As the Cuban revolution evolved, it established structures of popular democracy, and it was able to accomplish the institutionalization of the charismatic authority of Fidel (and Raúl) in the Communist Party. Accordingly, with the establishment of structures of popular democracy, and with the party able to assume its role as a vanguard party, the Cuban revolutionary project will continue its evolution as a popular anti-imperialist and Fidelist revolution, with a capable vanguard formed, and with the people appreciating what the revolution has accomplished, and actively participating in the revolutionary process through structures of popular democracy.
The bourgeois press fails to understand that nothing will happen now that Fidel has died, except that Cuba will continue on its revolutionary road, for the people are committed to the principles taught by Fidel. It will continue to develop its society on a foundation of socialist principles, and it will continue with a foreign policy of international solidarity with the peoples, social movements, and socialist governments of the world.

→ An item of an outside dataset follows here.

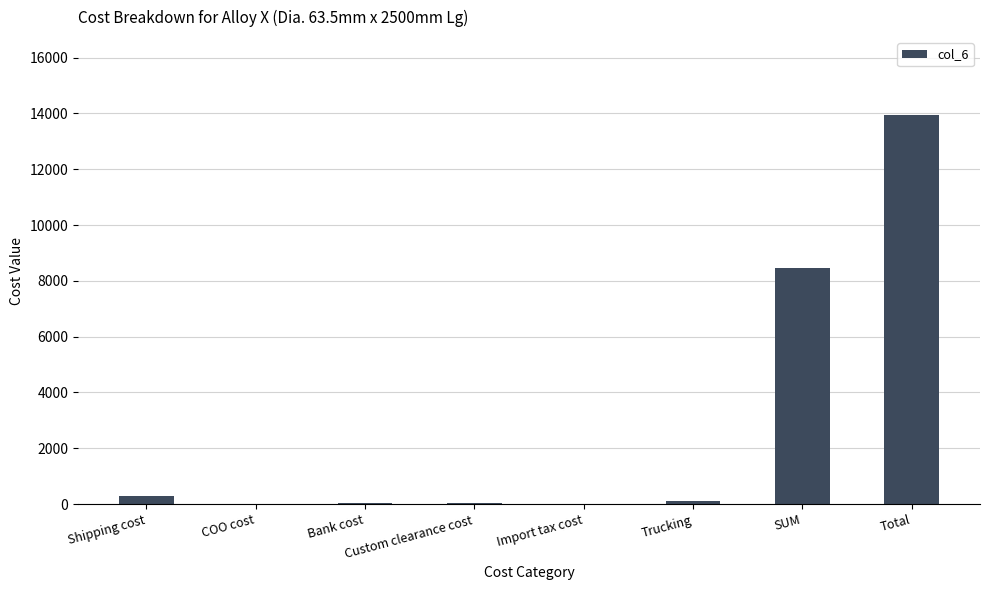

Which category has the highest value across all series?

Total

The distortions of the bourgeois press limit the understanding of the peoples of the North, particularly in the United States. So the people do not understand Cuba, and even more importantly, the peoples of the North cannot understand the meaning of the Cuban Revolution and the lessons that it can teach the world, namely, that a more just, democratic and sustainable world-system can be created by charismatic leadership and a unified, educated and committed people.
The intellectuals of the North have the moral duty to encounter Cuba, to arrive to understand its meaning, and to search for ways to break the ideological barriers of the societies of the North, so that the peoples of the North, armed with understanding and moral commitment, can arrive to effective political action in their own behalf and in defense of humanity.
As for Cuba, it will persist. Cuba is Fidel; and Fidel is Cuba.